→ TO DO
The answer must be every line below that contains the string "Level".
_ _ _ _
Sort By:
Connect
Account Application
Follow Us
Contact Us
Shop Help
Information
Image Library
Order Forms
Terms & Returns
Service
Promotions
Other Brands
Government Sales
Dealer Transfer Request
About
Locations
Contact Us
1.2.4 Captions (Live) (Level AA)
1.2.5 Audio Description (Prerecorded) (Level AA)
_ _ _ _
→ ANSWER SECTION
1.2.4 Captions (Live) (Level AA)
1.2.5 Audio Description (Prerecorded) (Level AA)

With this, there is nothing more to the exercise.